● ОТРЫВОК ДЛЯ ЧТЕНИЯ
--- --- ---

Но, как нередко бывает с людьми крутого характера, Петр Абрамович не был чужд известной сентиментальности, как видно из того действия, какое производила на него музыка. И в этом отношении Калашников был незаменимым человеком для своего господина: «обученный через посредство какого-то немца искусству разыгрывать на гуслях русские песенные мотивы, он погружал генерал-майора в слезы или приводил в азарт своей музыкой», что обыкновенно происходило по вечерам («А. С. Пушкин в Александровскую эпоху» П. Анненкова, Спб., 1874, стр. 11-13).

Вообще у Петра Абрамовича, помимо любви к музыке, проявлялось иногда стремление к духовной жизни, судя по тому, что одно время, несмотря на свою безграмотность, он задумал приняться за литературный труд и начал свою автобиографию, которая, к сожалению, осталась неоконченною. Считаем нелишним привести ее, в виду ее краткости, как образчик своеобразного слога и правописания Петра Абрамовича:

«Отец мой служил в российской службе, происходил в оной чинами и удостоился иенерал аншефского чина, был негер, отец его был знатного происхождения то есть владетельным князем и взят вомонаты отец мой константинопольского двора из оного выкраден, и отослан к государю Петру Первому; детей после себя оставил Ивана — Генерал Поручика, Петра артиллерии полковника — Иосифа морской артиллерии второго ранга капитана — Исаака морской артиллерии 3 ранга капитана; дочерей Елизавету — которая была за Пушкиным вдовою, Анну коя была за Генерал Маиором Нееловым, Софья за Роткирхом. Братья сестры и зятья волею Божею все вроди и чада помре; остался я один, я и старший в роде Ганнибалов; теперь начну писать о собственном рождении, происходящим в чинах и приключениях. Родился я в 1742 году июля 21 число по полуночи в городе Ревеле где отец мой в оном городе был Обер-комендантом; восприемники были за очно вечно достойна Императрица Елизавет Петровна достойной памяти с Петром Третьим — вто же время пожаловано отцу моему 500 душ Псковской губернии»...

Здесь обрывается автобиография Петра Абрамовича Ганнибала, которая при всей своей краткости и безграмотности имеет несомненный интерес, как живой отголосок прошлого. Петр Абрамович уступил приведенный нами отрывок автобиографии своему внучатному племяннику А. С. Пушкину, с которым познакомился в 1817 году, во время его пребывания в селе Михайловском.

Свидание с старым родственником, которому в это время было семьдесят пять лет, показалось настолько характерным поэту, что он описал его в коротких словах на клочке бумаги: [440] «Попросил водки. Подали водку. Налив рюмку себе, велел он ее и мне поднести; я не поморщился — и тем, казалось, чрезвычайно одолжил старого арапа. Через четверть часа он опять попросил водки и повторил это раз б или 6 до обеда»... («А. С. Пушкин. Материалы для его биографии» П. Анненкова, 2-е изд., стр. 39)

--- --- ---

● Собранные данные
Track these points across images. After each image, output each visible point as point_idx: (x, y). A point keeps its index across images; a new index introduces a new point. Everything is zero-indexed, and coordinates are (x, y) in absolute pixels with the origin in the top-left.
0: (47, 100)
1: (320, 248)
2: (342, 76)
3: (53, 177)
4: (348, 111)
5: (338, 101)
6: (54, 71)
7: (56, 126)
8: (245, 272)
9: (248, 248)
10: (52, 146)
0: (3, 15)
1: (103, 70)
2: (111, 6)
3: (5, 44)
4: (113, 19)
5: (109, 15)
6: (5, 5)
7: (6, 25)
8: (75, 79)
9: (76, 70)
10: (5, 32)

--- --- ---

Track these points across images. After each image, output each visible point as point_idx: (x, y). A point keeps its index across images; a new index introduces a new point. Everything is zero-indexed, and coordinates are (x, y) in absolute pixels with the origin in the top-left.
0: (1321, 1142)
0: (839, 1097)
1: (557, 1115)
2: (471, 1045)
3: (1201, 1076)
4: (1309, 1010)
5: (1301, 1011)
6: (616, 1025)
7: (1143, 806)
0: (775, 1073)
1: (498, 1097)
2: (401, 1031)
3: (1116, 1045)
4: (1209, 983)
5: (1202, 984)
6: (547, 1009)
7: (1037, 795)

--- --- ---

● ВОПРОСЫ ПО МАТЕРИАЛУ
A: Выпишите из текста о Петре Абрамовиче Ганнибале фрагмент между словами «Здесь обрывается автобиография» и «изд., стр. 39)» включительно.
B: Объясните в одном–трех предложениях, почему в текст о Петре Абрамовиче Ганнибале включена его автобиография.

● ОТВЕТЫ ПО ЗАДАНИЯМ
A:
Здесь обрывается автобиография Петра Абрамовича Ганнибала, которая при всей своей краткости и безграмотности имеет несомненный интерес, как живой отголосок прошлого. Петр Абрамович уступил приведенный нами отрывок автобиографии своему внучатному племяннику А. С. Пушкину, с которым познакомился в 1817 году, во время его пребывания в селе Михайловском.

Свидание с старым родственником, которому в это время было семьдесят пять лет, показалось настолько характерным поэту, что он описал его в коротких словах на клочке бумаги: [440] «Попросил водки. Подали водку. Налив рюмку себе, велел он ее и мне поднести; я не поморщился — и тем, казалось, чрезвычайно одолжил старого арапа. Через четверть часа он опять попросил водки и повторил это раз б или 6 до обеда»... («А. С. Пушкин. Материалы для его биографии» П. Анненкова, 2-е изд., стр. 39)

B: Автобиографию приводят из-за ее краткости. Кроме того, она служит образчиком своеобразного слога и правописания Петра Абрамовича.